Teknik psikoterapi yang paling sering digunakan adalah: terapi ritme

sosial, terapi interpersonal, terapi kognitif-perilaku dan terapi berorientasi

keluarga. Terapi irama sosial didasarkan pada model kronobiologis gangguan

bipolar yang menganggap orang dengan gangguan ini memiliki bawaan

ketidakstabilan ritme chornobiological dan membutuhkan dukungan sistemik.

Selain psikoedukasi, teknik ini cocok untuk gangguan afektif bipolar dengan

episode mania yang dominan. Terapi interpersonal dikembangkan oleh Klerman

pada awal tahun tujuh puluhan karena sebagian besar psikoterapi yang tepat untuk

pasien dengan depresi bipolar afektif dengan episode depresif dominan. Terapi

interpersonal, diterapkan dengan terapi kognitif-perilaku dan terapi berorientasi

keluarga (Frank et al. 2000, Lam et al. 2005, Miklovitz 2008, Miklovitz dkk.

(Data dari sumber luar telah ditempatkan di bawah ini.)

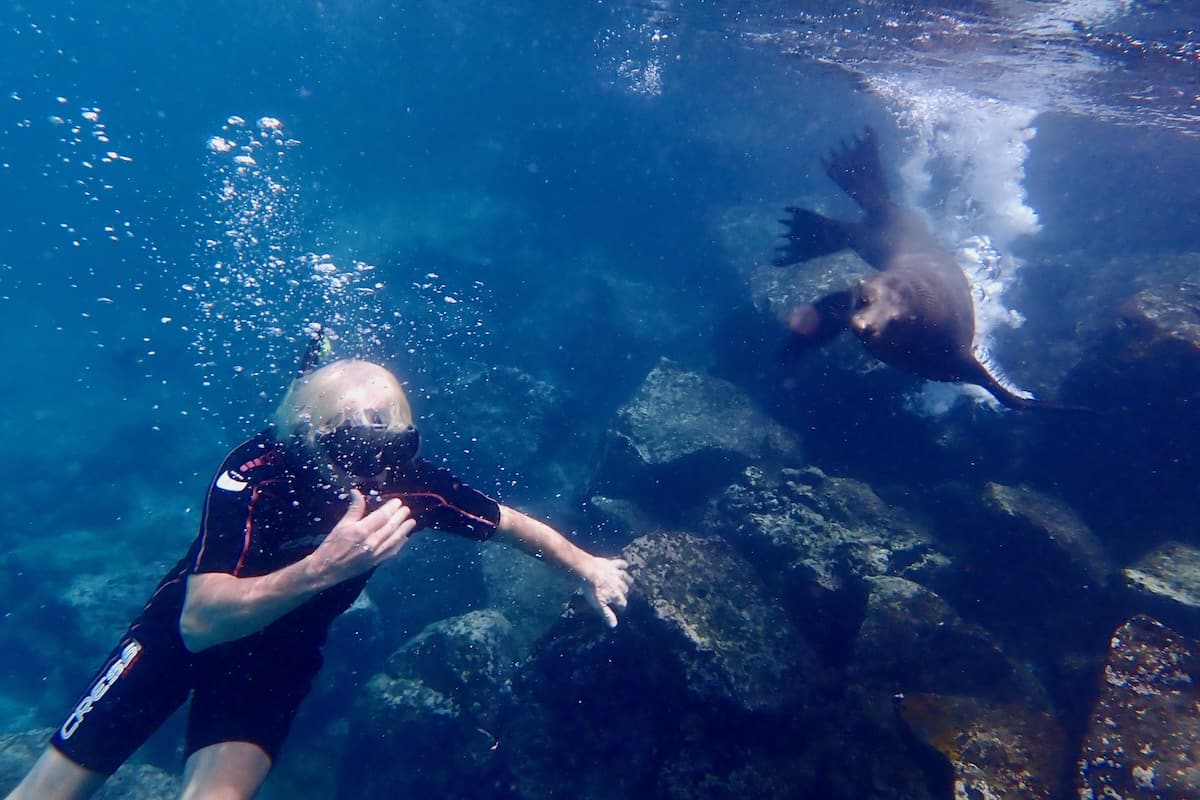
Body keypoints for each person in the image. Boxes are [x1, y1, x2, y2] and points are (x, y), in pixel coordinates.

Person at [5, 356, 633, 800]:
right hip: (174, 640)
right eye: (361, 454)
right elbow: (200, 622)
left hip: (278, 655)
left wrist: (586, 565)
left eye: (398, 449)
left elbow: (509, 524)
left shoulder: (405, 485)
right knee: (49, 793)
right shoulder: (255, 473)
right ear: (312, 440)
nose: (379, 474)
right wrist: (323, 569)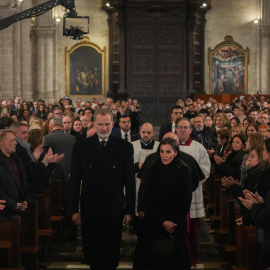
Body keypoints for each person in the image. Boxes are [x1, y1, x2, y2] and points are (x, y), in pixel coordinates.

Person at [68, 109, 135, 270]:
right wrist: (73, 210)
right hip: (90, 206)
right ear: (94, 124)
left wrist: (130, 210)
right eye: (100, 124)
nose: (104, 128)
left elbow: (130, 181)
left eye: (107, 124)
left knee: (111, 251)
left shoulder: (124, 147)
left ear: (113, 124)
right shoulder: (81, 146)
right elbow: (75, 180)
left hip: (114, 207)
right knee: (92, 251)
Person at [142, 137, 192, 270]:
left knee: (176, 261)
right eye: (162, 152)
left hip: (177, 223)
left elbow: (186, 199)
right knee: (156, 261)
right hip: (156, 221)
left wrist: (173, 222)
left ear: (176, 152)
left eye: (168, 152)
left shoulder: (184, 170)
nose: (164, 155)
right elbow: (149, 199)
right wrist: (162, 222)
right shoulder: (152, 169)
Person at [0, 130, 31, 222]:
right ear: (2, 143)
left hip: (19, 208)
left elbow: (24, 180)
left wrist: (26, 199)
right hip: (4, 212)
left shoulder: (16, 158)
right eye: (12, 140)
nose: (15, 143)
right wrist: (14, 204)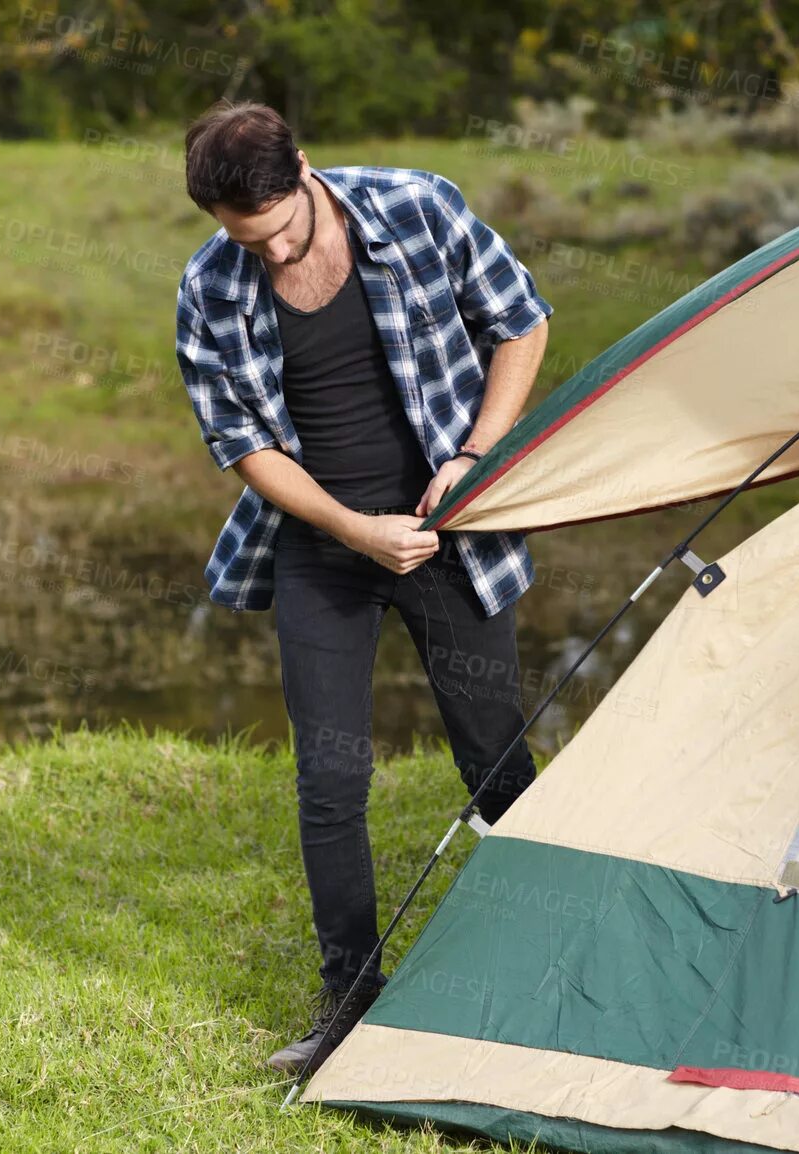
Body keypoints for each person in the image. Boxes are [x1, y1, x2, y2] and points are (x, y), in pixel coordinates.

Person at [174, 101, 551, 1075]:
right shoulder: (212, 285)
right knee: (329, 781)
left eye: (279, 232)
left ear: (303, 170)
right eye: (240, 238)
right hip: (321, 546)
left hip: (447, 534)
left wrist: (474, 454)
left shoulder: (416, 207)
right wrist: (349, 529)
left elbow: (520, 321)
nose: (268, 254)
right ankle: (350, 1000)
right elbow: (245, 444)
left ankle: (553, 963)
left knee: (495, 756)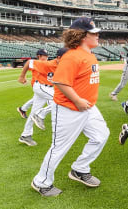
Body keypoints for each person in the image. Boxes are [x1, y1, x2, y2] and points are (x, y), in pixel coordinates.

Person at [32, 17, 109, 197]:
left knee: (101, 136)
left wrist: (84, 102)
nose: (98, 35)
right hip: (69, 109)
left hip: (88, 108)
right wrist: (78, 100)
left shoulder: (89, 54)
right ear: (82, 35)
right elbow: (60, 81)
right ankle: (41, 182)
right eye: (94, 33)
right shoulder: (72, 56)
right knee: (59, 148)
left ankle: (79, 169)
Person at [17, 48, 68, 146]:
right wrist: (22, 76)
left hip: (46, 88)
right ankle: (41, 115)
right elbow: (29, 62)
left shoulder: (63, 65)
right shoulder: (48, 64)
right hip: (41, 86)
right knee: (61, 100)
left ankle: (25, 135)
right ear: (58, 58)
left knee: (33, 112)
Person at [17, 49, 49, 119]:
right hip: (37, 84)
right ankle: (40, 114)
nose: (46, 57)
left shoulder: (45, 63)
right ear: (39, 56)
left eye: (47, 56)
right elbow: (27, 65)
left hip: (43, 84)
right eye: (44, 56)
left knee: (37, 99)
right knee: (49, 98)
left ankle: (23, 109)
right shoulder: (36, 63)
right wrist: (23, 76)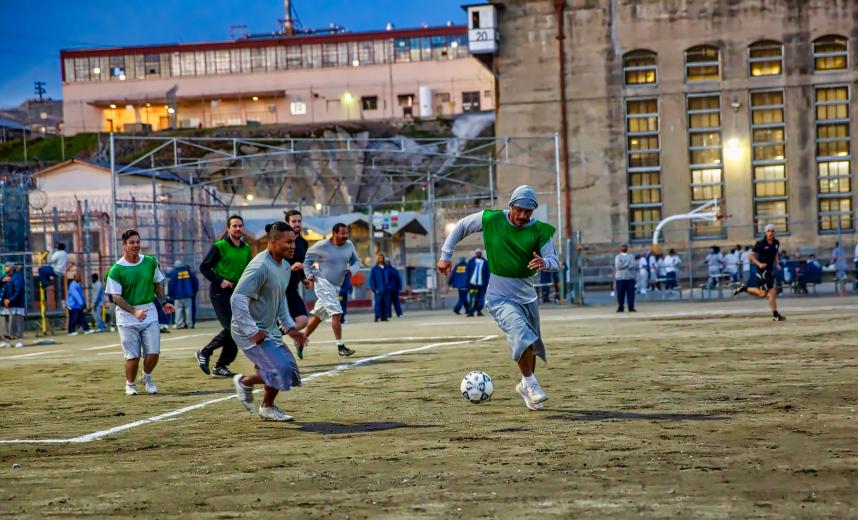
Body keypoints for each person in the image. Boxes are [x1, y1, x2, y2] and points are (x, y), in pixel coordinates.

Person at [438, 185, 559, 412]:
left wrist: (545, 263)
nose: (523, 216)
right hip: (499, 295)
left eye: (528, 212)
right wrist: (446, 255)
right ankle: (532, 384)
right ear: (511, 205)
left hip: (527, 295)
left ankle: (525, 385)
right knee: (521, 333)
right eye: (519, 210)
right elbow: (462, 226)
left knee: (531, 343)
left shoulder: (540, 231)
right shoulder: (492, 219)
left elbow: (554, 260)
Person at [230, 221, 309, 422]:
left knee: (290, 373)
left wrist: (290, 327)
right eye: (288, 242)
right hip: (247, 330)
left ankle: (266, 407)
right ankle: (245, 382)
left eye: (294, 242)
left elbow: (280, 297)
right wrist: (252, 330)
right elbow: (237, 298)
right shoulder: (260, 266)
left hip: (269, 329)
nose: (293, 246)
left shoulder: (284, 267)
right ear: (273, 242)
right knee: (279, 370)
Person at [106, 230, 175, 396]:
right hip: (126, 316)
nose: (136, 245)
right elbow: (116, 297)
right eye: (131, 242)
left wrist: (163, 302)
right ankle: (130, 384)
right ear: (124, 246)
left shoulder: (150, 262)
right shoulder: (116, 270)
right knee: (133, 357)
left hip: (149, 312)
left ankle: (146, 377)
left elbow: (158, 282)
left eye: (137, 242)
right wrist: (134, 311)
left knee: (153, 353)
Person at [196, 215, 252, 378]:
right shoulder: (219, 246)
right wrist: (220, 280)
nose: (237, 229)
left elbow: (247, 270)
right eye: (234, 226)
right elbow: (204, 267)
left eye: (240, 226)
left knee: (238, 329)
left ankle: (221, 366)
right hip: (220, 292)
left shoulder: (246, 248)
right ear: (228, 229)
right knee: (232, 328)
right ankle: (205, 352)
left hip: (238, 293)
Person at [301, 223, 362, 358]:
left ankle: (301, 339)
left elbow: (357, 261)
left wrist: (351, 269)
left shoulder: (349, 245)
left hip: (336, 286)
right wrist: (309, 274)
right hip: (322, 282)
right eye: (342, 234)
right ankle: (340, 346)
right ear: (334, 233)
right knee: (337, 312)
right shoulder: (322, 245)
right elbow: (307, 260)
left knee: (318, 317)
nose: (345, 236)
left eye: (347, 234)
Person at [733, 224, 786, 321]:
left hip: (770, 270)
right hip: (762, 271)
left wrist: (777, 263)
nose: (771, 233)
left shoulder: (776, 242)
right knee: (772, 291)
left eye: (772, 231)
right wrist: (759, 264)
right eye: (769, 231)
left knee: (762, 294)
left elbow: (775, 254)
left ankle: (744, 288)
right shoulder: (760, 243)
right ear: (765, 232)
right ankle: (775, 315)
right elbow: (751, 256)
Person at [284, 210, 310, 331]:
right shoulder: (279, 242)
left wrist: (304, 279)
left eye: (299, 221)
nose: (297, 224)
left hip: (292, 290)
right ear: (287, 223)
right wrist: (291, 268)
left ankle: (272, 336)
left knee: (303, 320)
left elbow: (302, 262)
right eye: (293, 221)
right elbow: (272, 267)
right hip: (277, 291)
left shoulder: (303, 243)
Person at [0, 263, 25, 348]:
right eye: (5, 266)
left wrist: (10, 300)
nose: (5, 268)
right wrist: (2, 281)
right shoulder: (3, 277)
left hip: (16, 304)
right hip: (4, 305)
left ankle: (19, 340)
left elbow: (19, 290)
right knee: (4, 323)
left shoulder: (17, 277)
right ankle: (7, 341)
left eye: (7, 266)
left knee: (17, 322)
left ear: (11, 268)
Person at [168, 260, 198, 329]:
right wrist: (193, 292)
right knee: (188, 310)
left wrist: (170, 293)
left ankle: (179, 324)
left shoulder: (174, 273)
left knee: (178, 310)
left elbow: (171, 284)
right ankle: (189, 324)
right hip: (188, 295)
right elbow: (195, 282)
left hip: (177, 296)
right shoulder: (189, 272)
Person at [466, 249, 490, 317]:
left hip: (481, 284)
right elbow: (467, 272)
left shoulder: (485, 262)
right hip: (472, 283)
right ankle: (471, 311)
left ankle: (479, 310)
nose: (478, 254)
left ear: (481, 254)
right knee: (472, 298)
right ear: (475, 254)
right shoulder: (471, 262)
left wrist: (487, 282)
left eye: (479, 253)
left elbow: (487, 274)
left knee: (481, 298)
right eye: (477, 253)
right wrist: (467, 282)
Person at [614, 244, 636, 313]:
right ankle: (620, 307)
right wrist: (627, 263)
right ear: (621, 248)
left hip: (629, 277)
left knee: (631, 293)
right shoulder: (618, 257)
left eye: (625, 247)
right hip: (620, 278)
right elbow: (618, 266)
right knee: (620, 293)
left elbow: (632, 266)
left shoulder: (631, 256)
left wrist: (623, 264)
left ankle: (631, 307)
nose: (624, 248)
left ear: (627, 248)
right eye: (623, 247)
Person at [369, 253, 390, 322]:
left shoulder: (387, 268)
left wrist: (389, 287)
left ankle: (384, 317)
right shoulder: (374, 269)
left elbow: (390, 278)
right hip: (378, 290)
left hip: (386, 289)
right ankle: (377, 316)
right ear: (377, 259)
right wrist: (374, 289)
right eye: (379, 258)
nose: (381, 259)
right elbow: (372, 280)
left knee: (385, 303)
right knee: (378, 303)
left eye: (382, 258)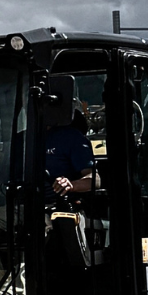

2007, Miklovitz dkk. 2000).

Psikoedukasi dan psikoterapi membantu pasien yang menderita gangguan

afektif bipolar dan keluarga mereka dalam menghadapi penyakit kronis ini,

pencegahan episode baru dan kepatuhan pengobatan yang lebih besarMengakui

hetero, yang memberikan efikasi farmakoterapi yang lebih baik danmenstabilkan

kondisi tersebut. Pengobatan psikoterapeutik, sebagai komponen penting untuk

pendekatan terapeutik integrative dalam mengelola gangguan afektif bipolar, yang

penting selama fase pengobatan yang dan profilaksis (Miklowitz 2006).


KESIMPULAN

Strategi baru dalam pengobatan gangguan bipolar mengakui heterogenitas genetik

dan klinis dan pentingnya faktor psikososial terkait asal-usul dan perkembangan

penyakit. Kesemuanya masih terfokus pada pengobatan fase akut (depresif,

manik, campuran) dan pencegahan episode baru, perhatian lebih banyak diberikan

kepada pengobatan defisit kognitif, gejala residual persisten, keadaan

komorbiditas dan pencegahan bunuh diri. Panduan ini telah memperluas segmen

"lebih lembut” dari spektrum bipolar dan tujuan terapeutik baru (defisit

neurokognitif, gejala sisa, upaya bunuh diri). Farmakoterapi tetap vital dalam

terapi gangguan afektif bipolar, namun sekarang dengan teknik terintegrasi

psikoedukasi, psikoterapi dan perubahan gaya hidup pasien. Ada tiga utama aspek

pendekatan farmakoterapi baru: 1. secara individual dan pengobatan yang

disesuaikan secara farmakogenetik dengan agen yang diakui; 2.

mempertimbangkan modalitas terapi baru(inhibitor protein kinase C, inhibitor

glikogeniksintase kinase, inhibitor neurotransmisi glutamat) dan 3. meningkatkan

hasil yang menargetkan patologi gangguan afektif bipolar yang sejauh ini

diabaikan seperti defisit neurokognitif, gejala sisa dan mortalitas tinggi. Teknik

psikoterapi yang paling sering digunakan adalah: terapi ritme sosial, terapi

interpersonal, terapi kognitif-perilaku dan terapi berorientasi keluarga.